生き残り?仕留める?それではまるで己以外の者達全員が亡くなってしまっているようではないか!!
「生き残りって・・・・・・・」
「あぁ?まだわからないのかよ!お前以外のやつらは、みーんな俺達の胃袋の中ってわけさ!」
「美味かったよなぁ。俺は翼の部分しか喰えなかったが、それでも結構力を得ることができたぜ?」
「最高だったよなぁ?力はあるくせに、全然よわっちいの!お陰で狩りやすかったなぁっ!!」
あっはっはっはっは!!と哄笑を上げる妖達を、昌浩は信じられないものを見るかのように目を瞠りながら見ていた。
「そ、んな・・・・・・」
「そういうわけだ。貴様もその身体を寄越せ!!」
そう言って妖達は昌浩へと襲い掛かってくる。
昌浩は依然として呆然としたままであった。
もう、会えないのか?どこか寂しげながらも柔らかな笑みを向けてくれた越影に、力強い笑みで己を元気づけてくれた翻羽に、明るく無邪気い笑いかけてくれた踰輝に―――。温かな、同胞達に。そんな、そんなの・・・・・・・・・・・
「そんなのって、ない」
殺した?この妖達が?嘲りの笑いを浮かべながら、今のように?
―――ふざけるな。ふざけるなふざけるなふざけるなふざけるなふざけるなふざけるなふざけるなっ!
「ふざけるなあぁぁあぁっ!!!!」
瞬間、いまだに未完全の天馬の体躯から、尋常ではないほどに苛烈な力が放たれた。
「ギャッ!!?」
妖達は反撃する間もなく、ただ純粋に強大な力に焼き滅ぼされる。
その後には出遅れた妖が一匹、ぽつりと残されていた。
昌浩はその妖をぎろりと睨み付ける。
妖は思ってもいなかった反撃を見せた天馬に、恐怖から身を振るわせた。
「お前達が、郷の皆を跡形もなく殺したのか・・・・・・・?」
「ひぃっ!ちっ、ちがっ!お、俺達だけじゃない!俺達以外にも大勢の奴らで、嶺奇様と共にっ!」
「嶺奇・・・・・・」
その名前は、いくら閉鎖的な郷で育った昌浩でも知っていた。
大妖・嶺奇。数多にいる妖達の頂点に立つ妖の弟・・・・・。
「嶺奇は・・・・?」
「も、もう去られた!全員刈りつくしたと思って!」
「俺以外、全員?」
「い、いや!確か白と黒の天馬がっ、窮奇様の手から逃れたらしい!諜報に行っていた、仲間がそう言っていた!!」
「そ、う・・・・・・」
白と黒、その色の組み合わせに心当たりがあった。
(越影。翻羽。踰輝・・・・・無事)
きっと彼らだ。彼らは生き延びている!!
昌浩は瞳に歓喜の光を浮かべた。
一度諦めかけた大切な者達が生きている可能性が高いのだ、これを喜ばずにはいられない。
(早く、後を追わなくっちゃ!)
天馬は空を翔(かけ)る。すぐにでも彼らの後を追わなければ、到底追いつくことなどできない。そのためには・・・・・。
「ひっ!ど、どうか命だけはっ!!!」
「・・・・・・死んで」
「う、ぁっ!ギィギャアアアアッァァァッ!!」
己から溢れ出す力で、昌浩は容赦なく目の前の妖を滅ぼした。
昌浩はその様を、無表情で眺めていた。
妖が跡形もなく消滅した後、昌浩は己の翼に力を入れて空へと飛翔した。
「越影・・・翻羽・・踰輝・・・!すぐに、追いつくからっ!!」
くしくも、踰輝を連れ去られた越影達と同じ誓いを立てて、昌浩はどこへ消えたとも知らぬ同胞達の後を追った。
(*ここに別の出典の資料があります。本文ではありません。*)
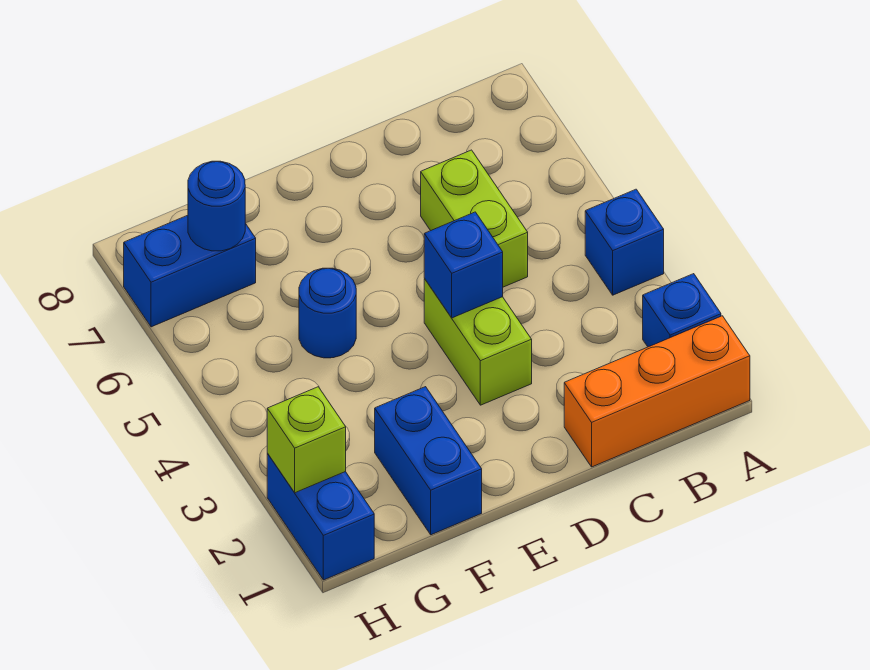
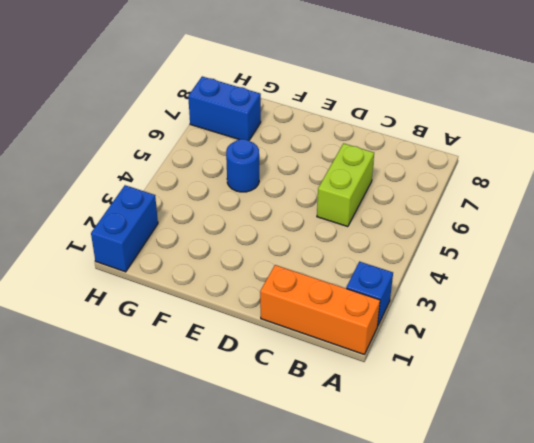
none -> blue 1x1 brick [585,189,664,295]
none -> lime 1x2 brick [424,279,532,405]
none -> blue 1x2 brick [375,387,482,535]

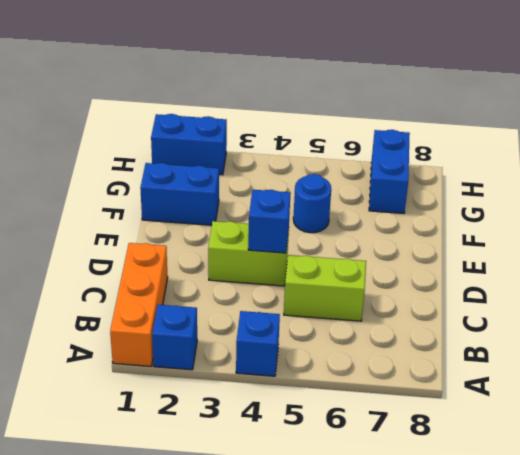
none -> blue 1x1 round brick [188,161,245,251]
none -> lime 1x1 brick [267,387,346,493]

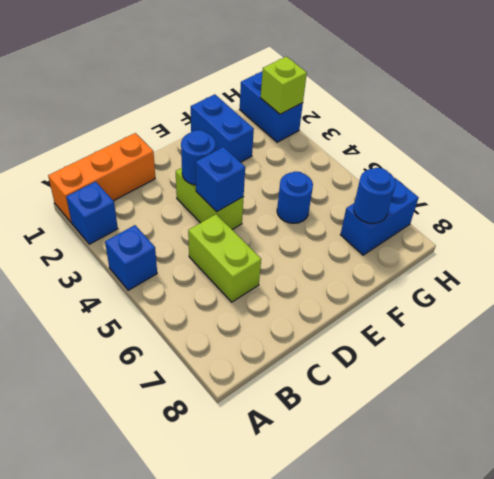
blue 1x1 round brick [181,130,216,185] -> none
追いつくから。何日でも、何年でも・・・・・どんなに長い時がかかったとしても、追いつくから!!
そして天馬達は愛しきものを追って、天(そら)を翔けていく――――――――――。

※言い訳
もうすぐ少年陰陽師のゲームが発売するじゃないか!!と、気づいた今日。
突発的にですが、発売日までのカウントダウンのつもりで、小説の翼よいま、天へ還れの捏造設定(もちろん捏造対象は昌浩)でお話を書いてみました。
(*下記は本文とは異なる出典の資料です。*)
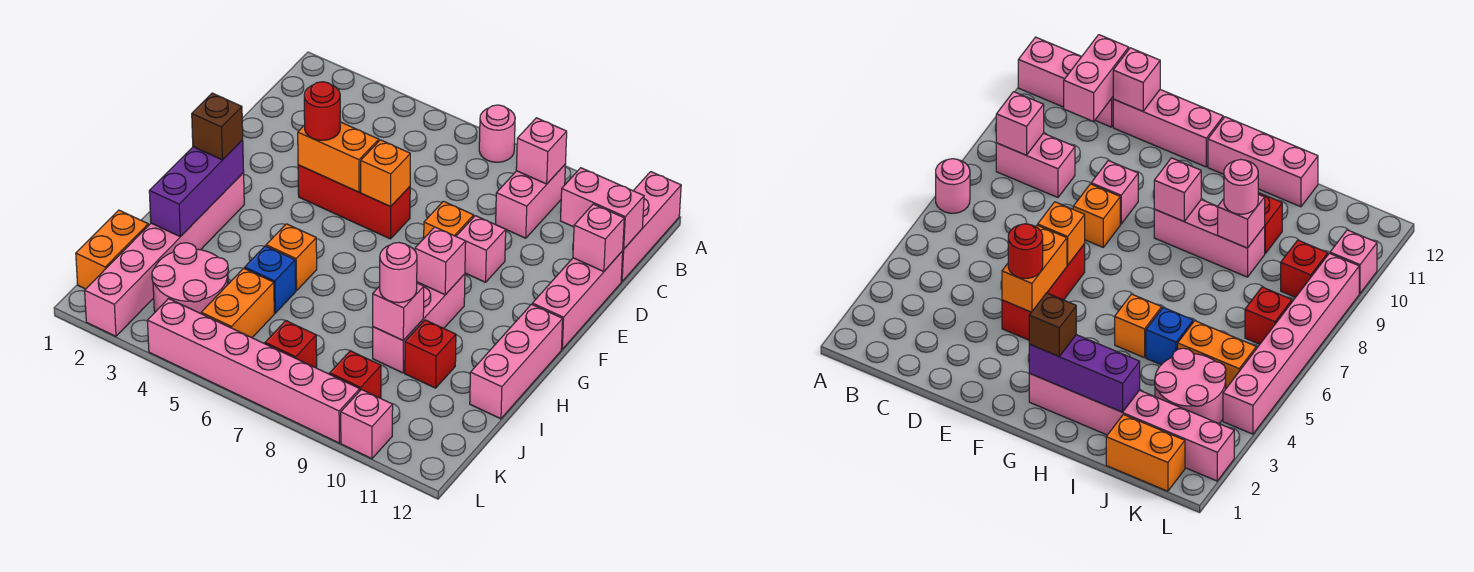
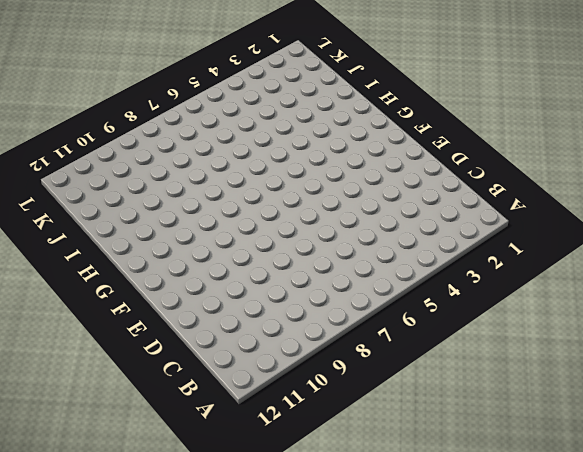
none -> pink 1x1 round brick [479,105,515,162]
none -> pink 1x3 brick [621,172,681,282]
none -> pink 1x2 brick [496,164,566,238]
none -> pink 1x3 brick [532,251,623,349]

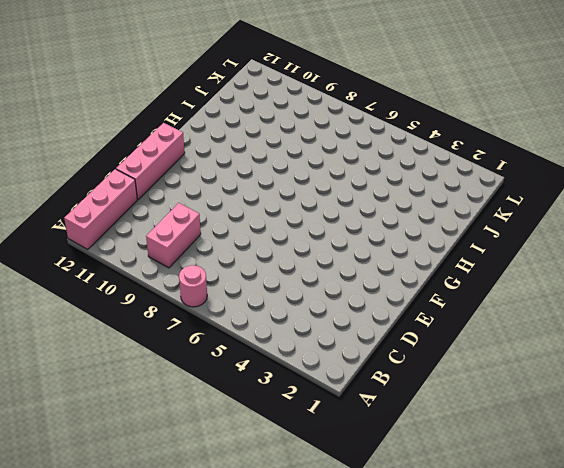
none -> red 1x3 brick [298,165,410,239]
none -> orange 1x1 brick [424,201,474,238]
none -> pink 1x1 brick [456,216,506,282]
none -> pink 1x6 brick [85,173,244,336]

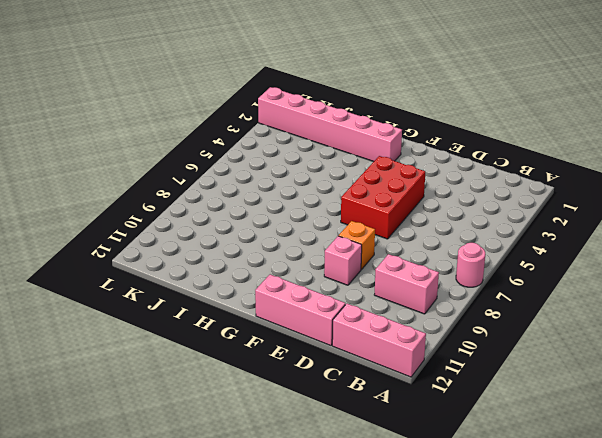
red 2x3 brick [341,156,425,239] -> red 1x3 brick [298,165,410,239]
none -> pink 1x3 brick [373,274,465,373]
none -> pink 1x3 brick [470,304,563,419]
none -> orange 1x1 brick [266,224,317,291]
none -> blue 1x1 brick [245,246,296,313]

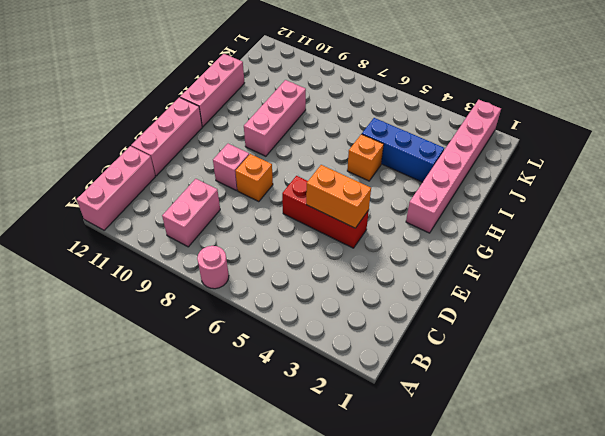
blue 1x3 brick [362,118,444,182] -> blue 1x1 brick [245,246,296,313]
none -> red 1x1 brick [405,320,456,388]
none -> orange 1x2 brick [76,210,148,289]
none -> pink 2x2 round brick [152,243,228,314]
none -> orange 1x2 brick [201,268,274,338]

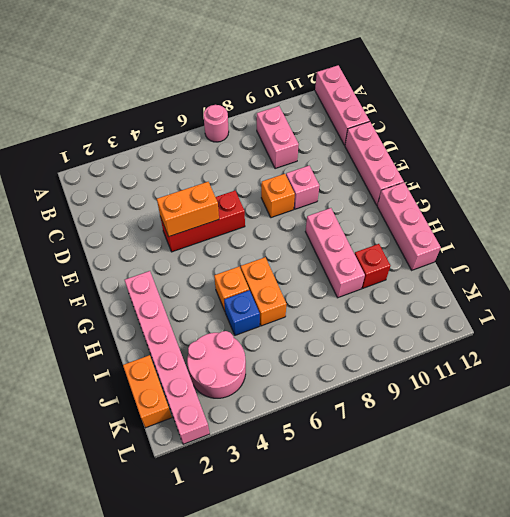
orange 1x2 brick [241,257,287,326] -> orange 1x2 brick moved to [201,268,274,338]
none -> red 1x1 brick [265,321,317,368]
none -> red 1x1 brick [330,351,381,398]
none -> pink 1x6 brick [147,299,360,443]
none -> pink 1x1 brick [341,390,393,459]

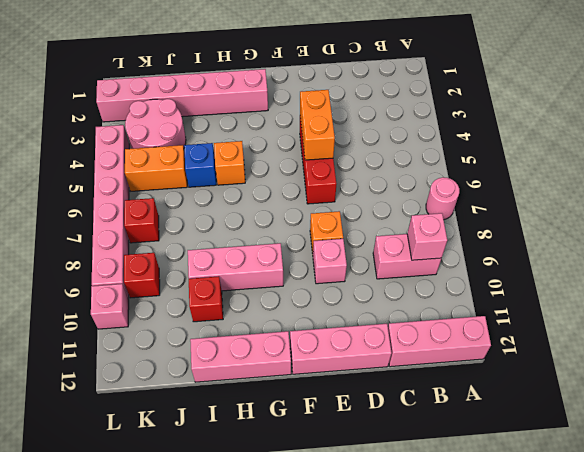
none -> orange 1x2 brick [76,210,148,289]
none -> pink 1x2 brick [560,168,644,249]
none -> pink 1x1 brick [573,204,624,272]
none -> orange 1x1 brick [361,140,410,207]

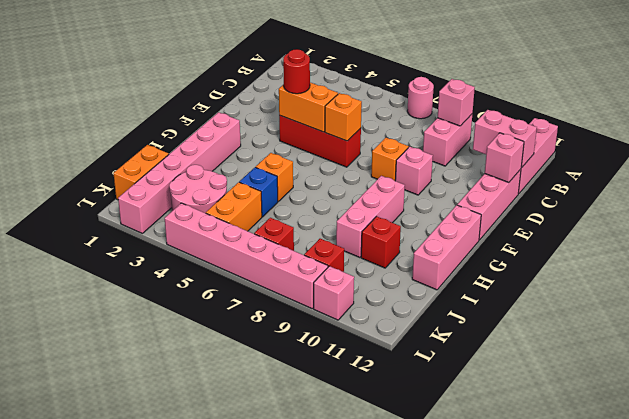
none -> purple 1x3 brick [149,140,244,237]
none -> pink 1x1 brick [415,227,466,295]
none -> pink 1x1 brick [373,283,424,341]
none -> brown 1x1 brick [192,93,243,160]

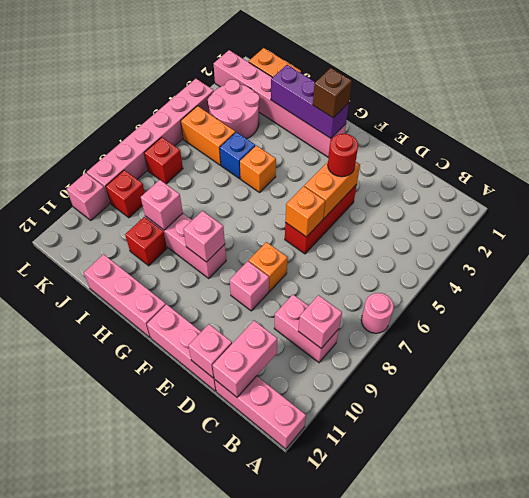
none -> pink 1x1 round brick [380,243,417,303]

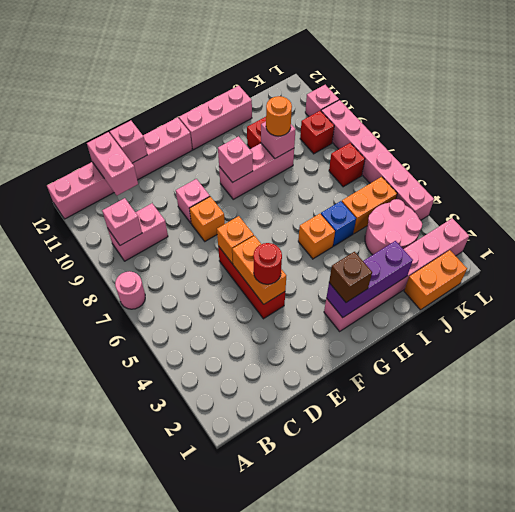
orange 1x1 round brick [266,96,292,136] -> pink 1x1 round brick [380,243,417,303]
今日一日で何個首絞め企画を立ち上げてるんだろ・・・・・・;;
あ、題名の漢字が読めない人のために、「天馬の嘶(いなな)きは天(そら)に響く」と読みます。
えっと、昌浩の設定について軽く説明します。
昌浩の年齢設定は越影・翻羽よりも年下、踰輝よりも年上くらいにします!細かい年齢指定はありません。だって、天馬は長寿らしいので、どのくらいの年齢にしたらよいのかわかりません。外見年齢は16・7歳くらいで、原作よりも大人びた感じがいいです。人型の時の姿は原作の昌浩を成長させて、髪の毛を腰の長さくらいにまで伸ばした感じ。天馬の時の姿は白の毛並みに琥珀色の瞳がいいです。(さっきから希望ばっかりだな;;)
それ以外に細かい設定は今のところ考えていませんので、後々追記していきます。